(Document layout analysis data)

━━━━━━━━━━

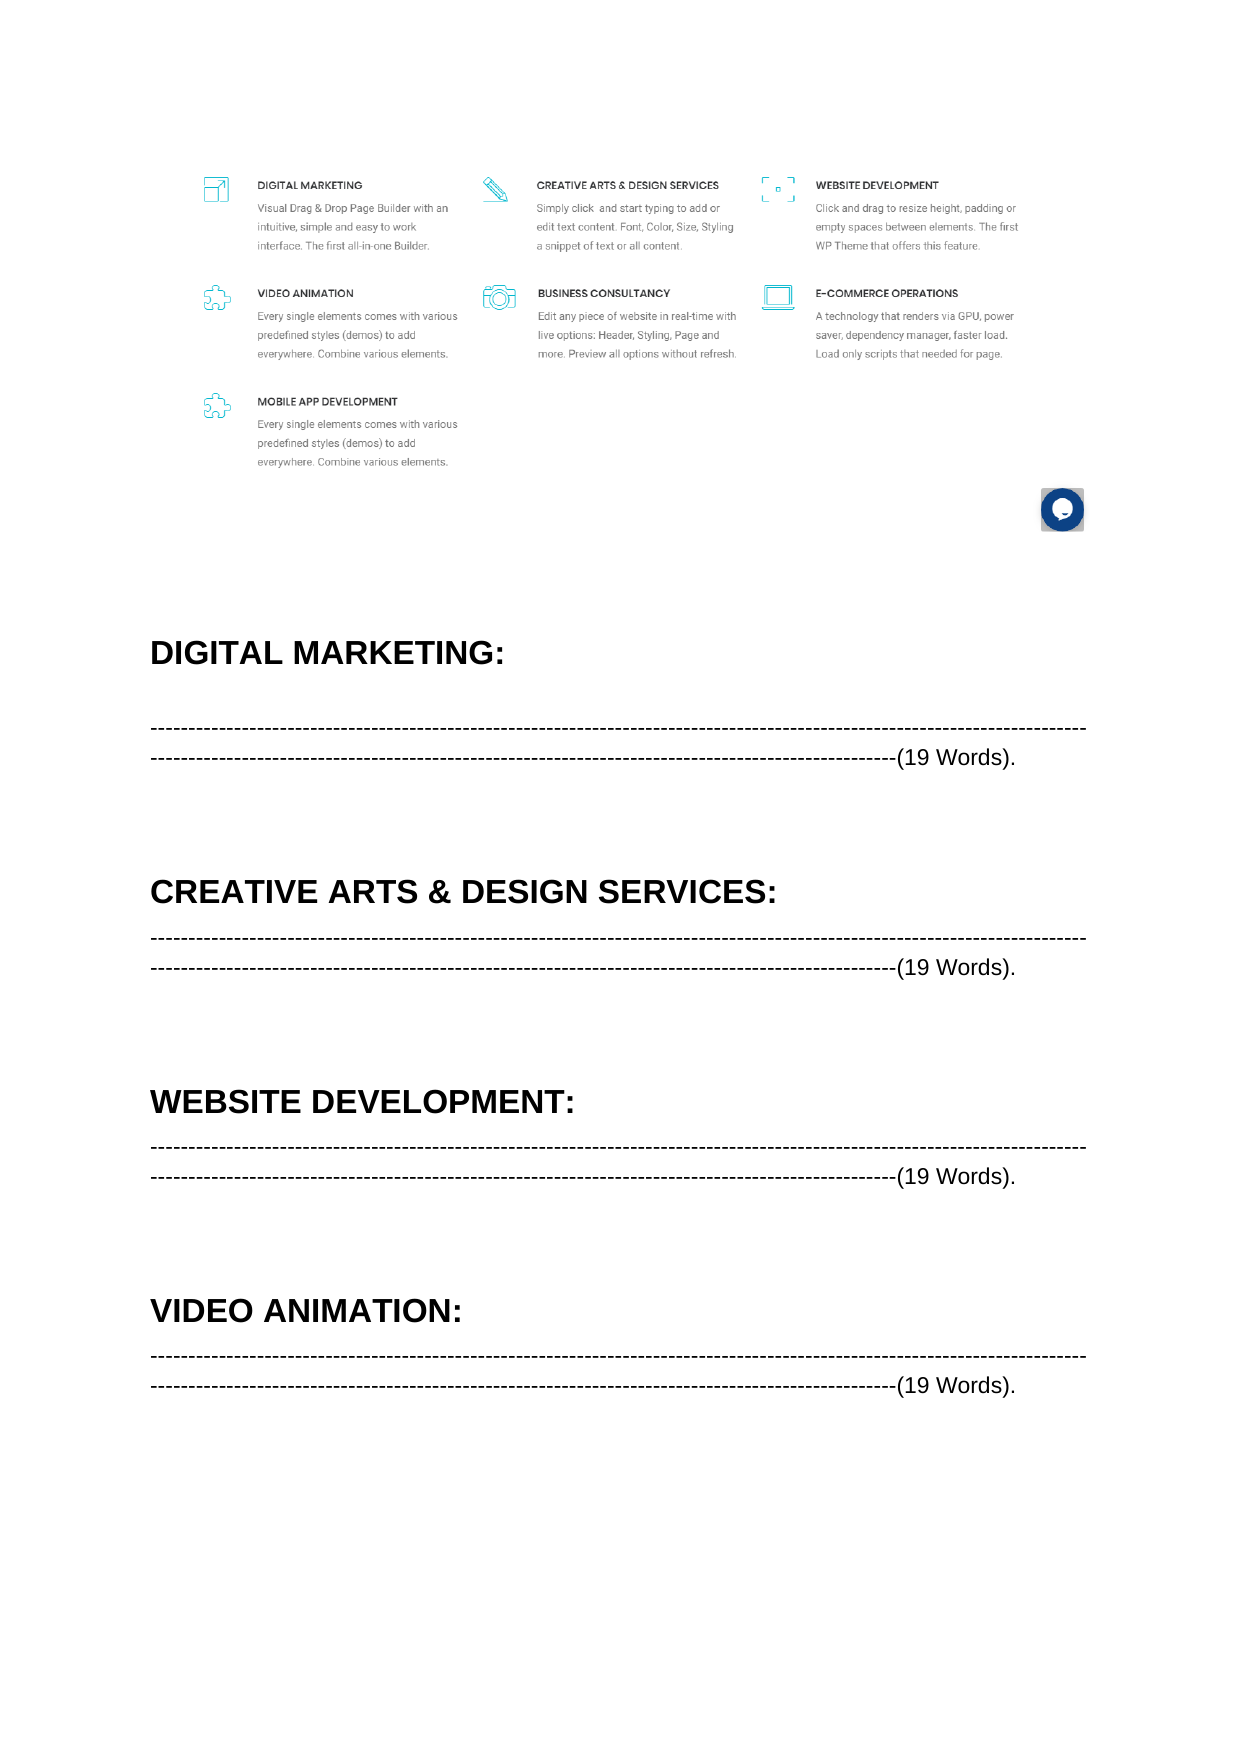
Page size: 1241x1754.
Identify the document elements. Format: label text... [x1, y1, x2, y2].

text -----------------------------------------------------------------------------------------------------------------------------------------------------------------------------------------------------------------------------(19 Words). [150, 923, 1090, 980]
subtitle DIGITAL MARKETING: [150, 633, 1090, 671]
text -----------------------------------------------------------------------------------------------------------------------------------------------------------------------------------------------------------------------------(19 Words). [150, 714, 1090, 771]
picture [150, 150, 1091, 532]
subtitle WEBSITE DEVELOPMENT: [150, 1082, 1090, 1120]
subtitle CREATIVE ARTS & DESIGN SERVICES: [150, 872, 1090, 911]
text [150, 1342, 1090, 1398]
subtitle VIDEO ANIMATION: [150, 1291, 1090, 1329]
text -----------------------------------------------------------------------------------------------------------------------------------------------------------------------------------------------------------------------------(19 Words). [150, 1133, 1090, 1189]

━━━━━━━━━━

→ **Job**
Repeat every line above exactly, minus the pictures.

→ **Reply**
Page size: 1241x1754.
Identify the document elements. Format: label text... [x1, y1, x2, y2].

text -----------------------------------------------------------------------------------------------------------------------------------------------------------------------------------------------------------------------------(19 Words). [150, 923, 1090, 980]
subtitle DIGITAL MARKETING: [150, 633, 1090, 671]
text -----------------------------------------------------------------------------------------------------------------------------------------------------------------------------------------------------------------------------(19 Words). [150, 714, 1090, 771]
picture [150, 150, 1091, 532]
subtitle WEBSITE DEVELOPMENT: [150, 1082, 1090, 1120]
subtitle CREATIVE ARTS & DESIGN SERVICES: [150, 872, 1090, 911]
text [150, 1342, 1090, 1398]
subtitle VIDEO ANIMATION: [150, 1291, 1090, 1329]
text -----------------------------------------------------------------------------------------------------------------------------------------------------------------------------------------------------------------------------(19 Words). [150, 1133, 1090, 1189]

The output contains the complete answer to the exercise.